Comme souvent en cas d’inégalités hommes-femmes, les raisons sont à chercher du côté des politiques traduisant la persistance des stéréotypes. Les investisseurs travaillent dans une logique de reproduction des modèles du succès qu’ils ont accompagnés, ce qu’ils nomment "pattern recognition".

Or, ceux-ci ont été construits par un certain type de dirigeants. Il existe un profil type - masculin - que l’investisseur a l’habitude d’accompagner. "De fait, l’investisseur rencontre très peu de femmes dirigeantes", rapporte Dunya Bouhacène.

 

Peu de relais de pouvoir

 

La deuxième explication est d’ordre organisationnelle: l’intermédiation se développe dans le milieu du capital-investissement.

Cette évolution ne facilite pas la donne pour les femmes dirigeantes, comme le souligne Dunya Bouhacène: "Pour trouver les entreprises à financer, les intermédiaires font des relations publiques, analysent les médias et fréquentent les clubs de dirigeants, les associations professionnelles… Le problème, c’est que les femmes y sont massivement absentes! Aujourd’hui, les dirigeantes n’ont pas de relais de pouvoir."

Pourquoi? C’est du côté de la fameuse conciliation vie privée-vie professionnelle qu’il faut chercher la réponse. Comme tous les autres dirigeants, les femmes passent la majorité de leur temps à gérer leur entreprise. Du coup, le peu de temps qu’il leur reste de temps privé, elles l’allouent peu aux réseaux professionnels, car les avantages qu’elles pourraient en tirer restent incertains…

 

Une vision négative du capital-investissement

 

Enfin, dernier élément qui accentue cette sous-représentation des patronnes dans l’investissement en France: elles-mêmes ne connaissent pas le monde du capital-investissement et en ont une vision assez négative.

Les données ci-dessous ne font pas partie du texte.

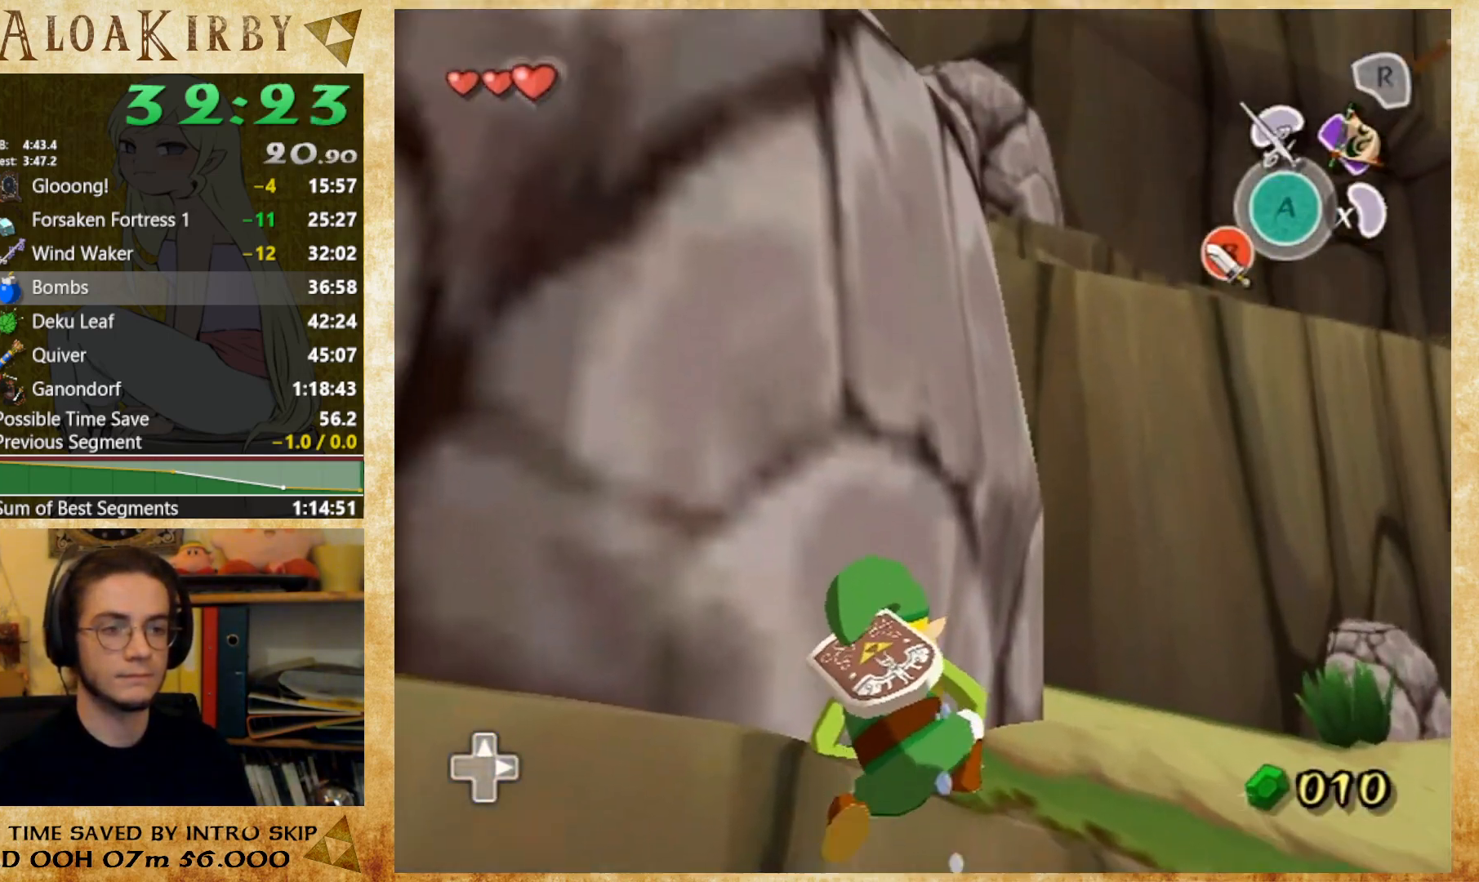
{"buttons": [], "right_stick": "center", "button_events": [[267, "L2", "down"], [400, "L2", "up"]]}
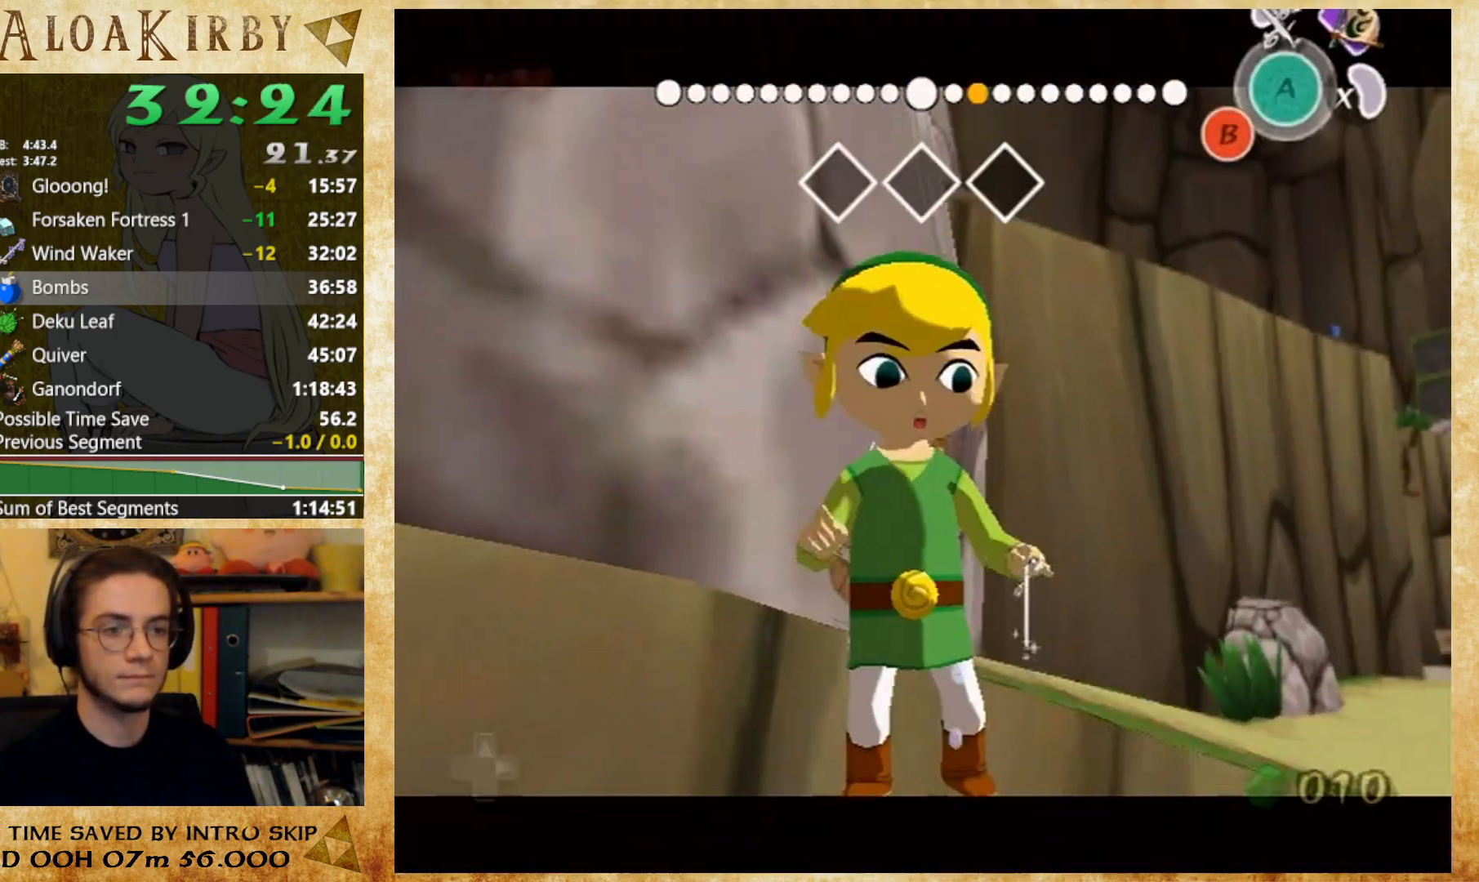
{"buttons": [], "right_stick": "center", "button_events": [[67, "Y", "down"], [133, "Y", "up"], [233, "Y", "down"], [300, "Y", "up"]]}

Dunya Bouhacène résume la situation ainsi: "Ce sont deux mondes qui s’ignorent et ne se rencontrent pas. Tout cela aboutit à ces chiffres qui ont peu de chance de changer, sauf à imaginer des démarches spécifiques visant à faire évoluer les pratiques".

1) Le capital-investissement consiste à prendre des participations majoritaires ou minoritaires dans le capital de PME non cotées. Cette participation finance la création d’entreprise, mais aussi la croissance, la transmission voire le redressement.